◆ SHORT EXERCISE: Can you set down every line of the material below word for word, leaving out the pictures?

◆ RECORDS SUPPLIED:

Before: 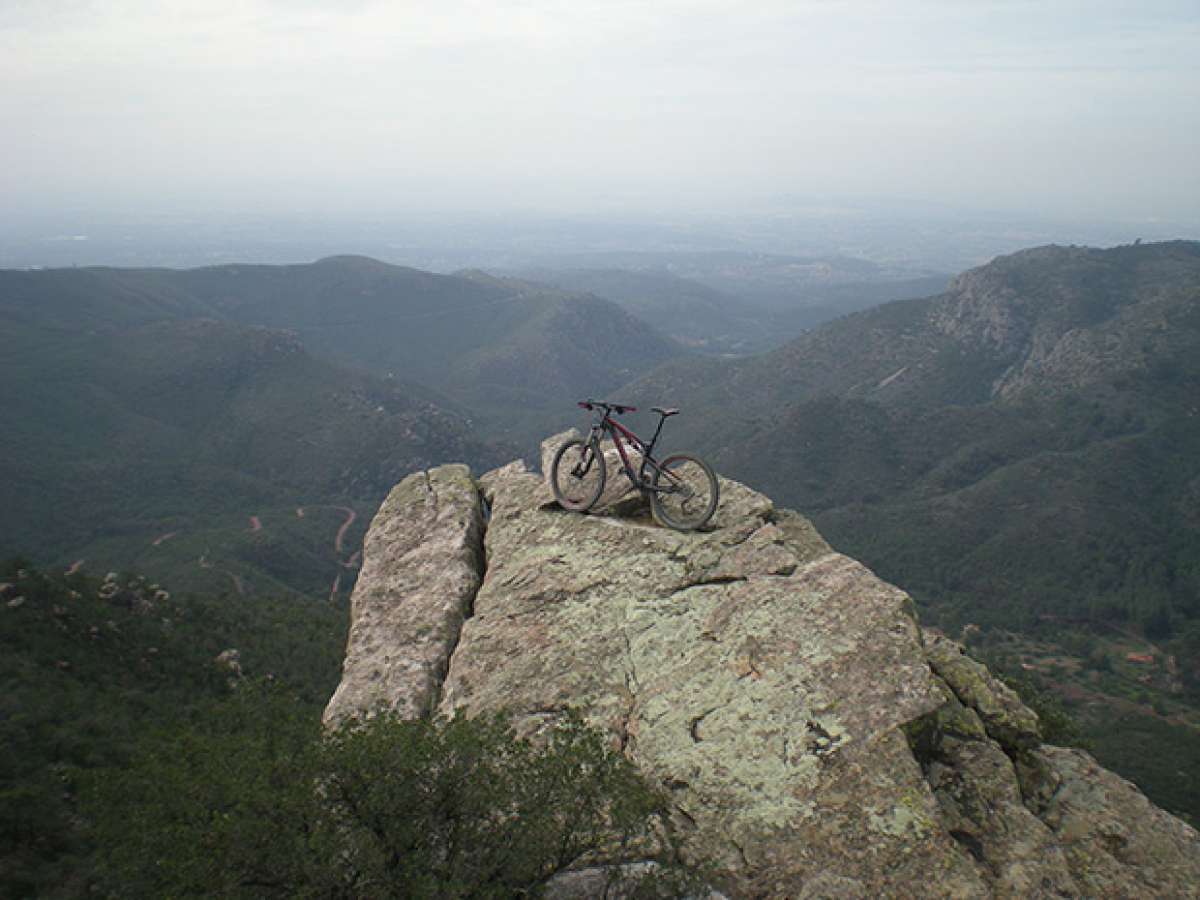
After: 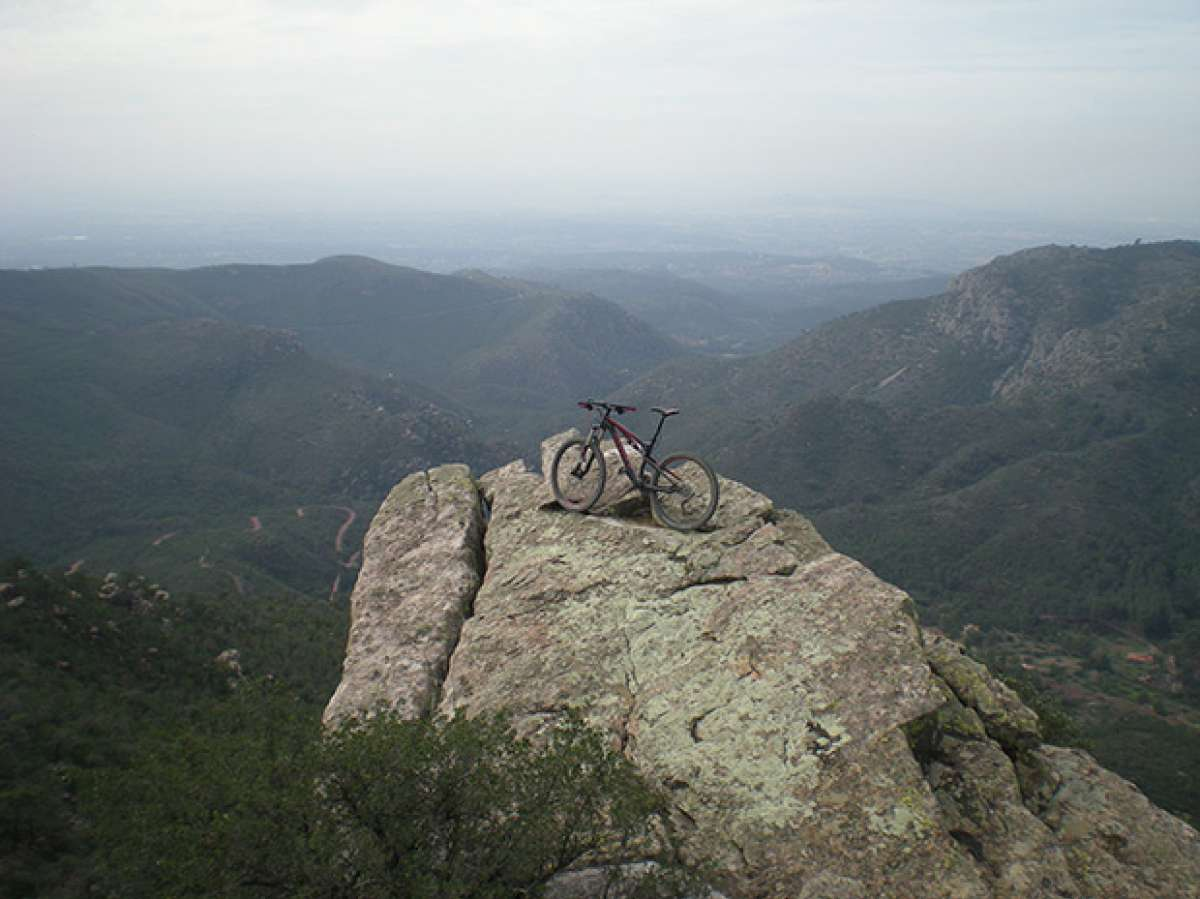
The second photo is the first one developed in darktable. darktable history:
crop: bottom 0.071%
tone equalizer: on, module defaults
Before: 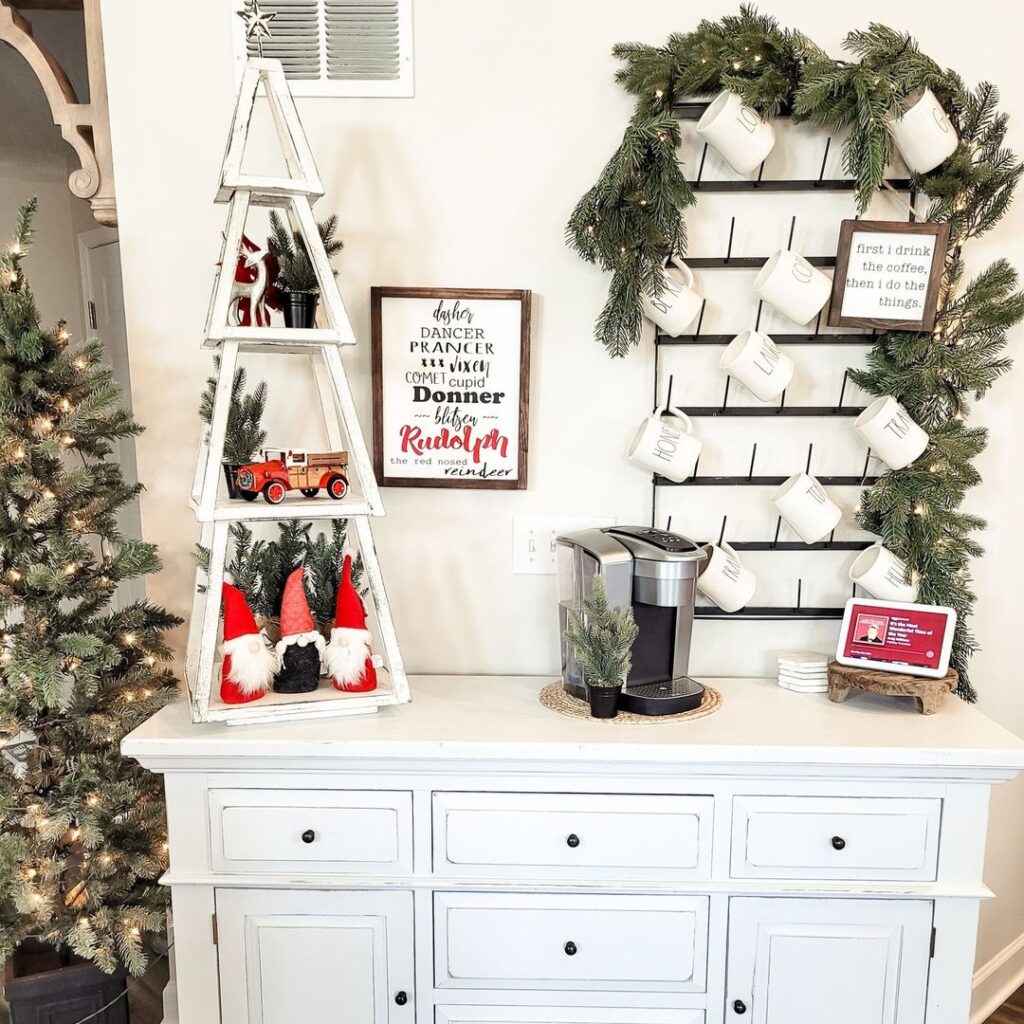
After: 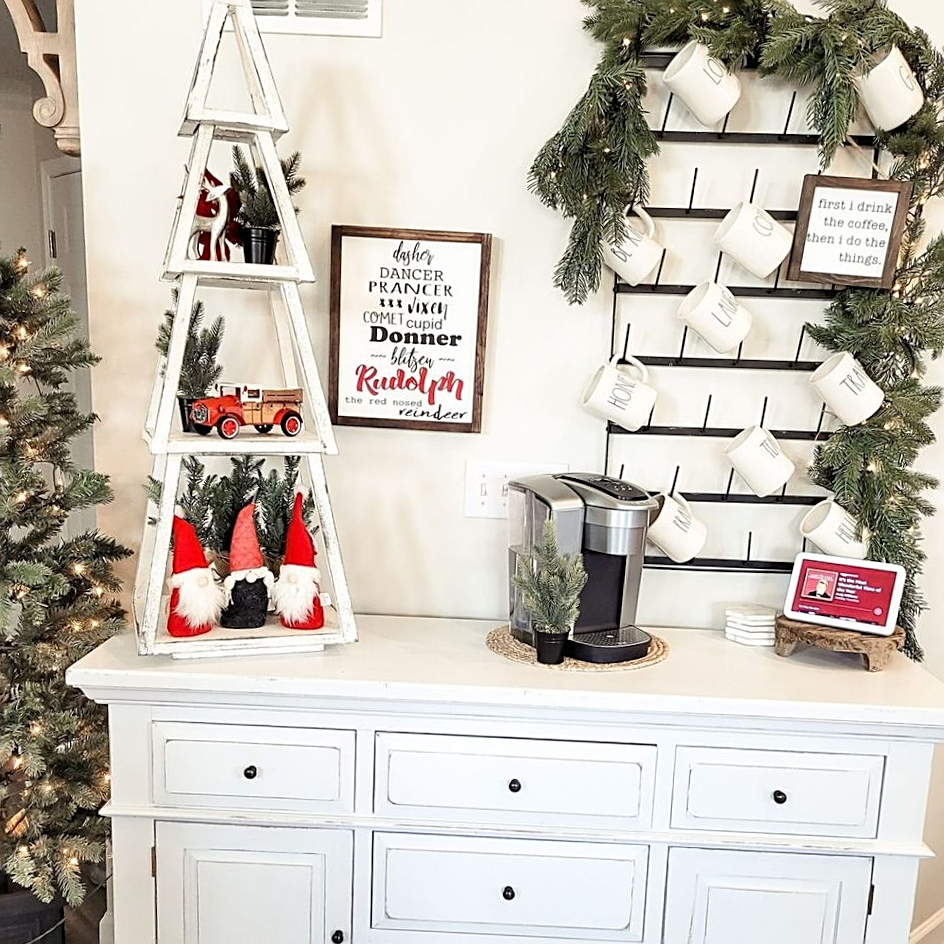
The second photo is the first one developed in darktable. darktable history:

◆ RESULT OF THIS EXERCISE:
Before: 
After: 
The second photo is the first one developed in darktable. darktable history:
crop: bottom 0.071%
tone equalizer: on, module defaults
Before: 
After: 
The second photo is the first one developed in darktable. darktable history:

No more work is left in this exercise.